On Sunday, hours after Prime Minister John Major admitted that the peace process was bogged down, the Church of Ireland Archbishop of Armagh, Dr Robert Eames, warned that time was running out for the politicians.
Speaking on BBC Radio Ulster, Archbishop Eames said: "I am aware and as conscious of anyone of the difficulties and problems individuals are facing, but I have to say time is not on our side".
The peace process in Northern Ireland is currently at a standstill, with frantic efforts being made behind the scenes to ensure that all efforts do not capitulate. On Tuesday, a Progressive Unionist Party delegation met loyalist Ulster Volunteer Forte prisoners at the Maze to discuss the future of the peace process.
Meanwhile, paramilitaries from the Protestant Ulster Defence Association and Ulster Freedom Fighters at the jail have already withdrawn their support because of the lack of progress, and the failure of Sinn Fein and the IRA to commit themselves to non-violence.
It is known among security circles that growing unease among the loyalist paramilitaries is threatening their own two-year truce.
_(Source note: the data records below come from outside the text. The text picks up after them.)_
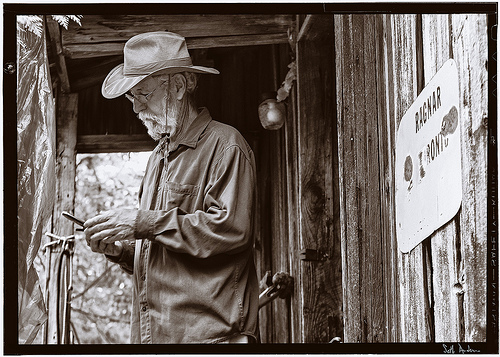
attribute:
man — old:
[95, 37, 254, 347]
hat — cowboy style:
[97, 29, 210, 88]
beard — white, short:
[139, 107, 178, 136]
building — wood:
[237, 16, 499, 315]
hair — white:
[177, 72, 199, 90]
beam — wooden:
[58, 94, 75, 315]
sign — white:
[369, 63, 465, 223]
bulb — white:
[265, 102, 281, 119]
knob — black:
[160, 132, 168, 136]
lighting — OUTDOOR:
[245, 78, 301, 136]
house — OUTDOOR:
[222, 72, 477, 352]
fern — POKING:
[445, 270, 476, 297]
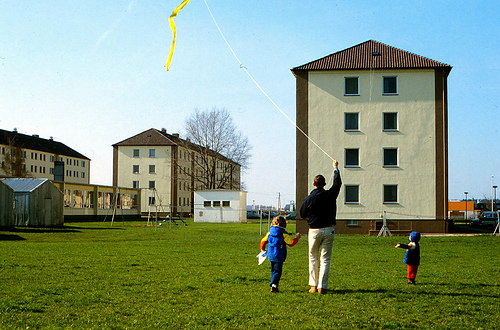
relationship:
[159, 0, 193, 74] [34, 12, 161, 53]
kite in sky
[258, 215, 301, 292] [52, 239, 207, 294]
child in grass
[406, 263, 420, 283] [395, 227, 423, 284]
pants are on child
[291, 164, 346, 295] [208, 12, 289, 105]
man holding string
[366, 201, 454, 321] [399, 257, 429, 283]
boy wearing pants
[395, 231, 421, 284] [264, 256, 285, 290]
boy wearing pants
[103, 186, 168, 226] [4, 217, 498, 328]
swing on grass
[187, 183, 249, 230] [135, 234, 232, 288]
shack on grass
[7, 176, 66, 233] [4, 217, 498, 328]
shed on grass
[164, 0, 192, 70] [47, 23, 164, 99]
kite in sky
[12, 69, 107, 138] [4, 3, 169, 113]
clouds in sky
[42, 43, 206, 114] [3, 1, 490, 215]
clouds in sky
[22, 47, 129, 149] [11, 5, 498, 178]
clouds in sky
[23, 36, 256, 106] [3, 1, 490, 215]
clouds in sky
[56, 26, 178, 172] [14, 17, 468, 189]
clouds in sky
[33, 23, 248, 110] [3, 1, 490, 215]
clouds in sky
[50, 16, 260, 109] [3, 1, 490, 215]
clouds in sky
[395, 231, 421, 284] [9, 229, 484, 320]
boy in grass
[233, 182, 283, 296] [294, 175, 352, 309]
child by man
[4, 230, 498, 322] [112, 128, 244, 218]
area behind building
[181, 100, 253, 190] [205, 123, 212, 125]
tree has branch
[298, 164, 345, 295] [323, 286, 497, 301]
man has shadow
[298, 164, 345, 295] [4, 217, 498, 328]
man on grass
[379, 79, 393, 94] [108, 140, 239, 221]
windows on building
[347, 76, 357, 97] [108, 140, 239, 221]
windows on building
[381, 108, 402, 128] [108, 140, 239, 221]
windows on building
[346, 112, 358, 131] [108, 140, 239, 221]
windows on building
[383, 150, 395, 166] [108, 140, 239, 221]
windows on building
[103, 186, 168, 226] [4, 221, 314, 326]
swing on yard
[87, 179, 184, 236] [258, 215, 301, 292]
swing for child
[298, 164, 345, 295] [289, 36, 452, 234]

In Dublin on Sunday, John Major, had an informal discussion with the Irish Prime Minister John Bruton. Both men then urged the Ulster parties to move from their entrenched positionas.
Mr Major said: "It has got bogged down, yes. But because it is bogged down does not mean that it is dead. Progress has not been as remotely as rapid as we would have liked.
"I am a veteran of being told the peace process is dead. I don't believe it".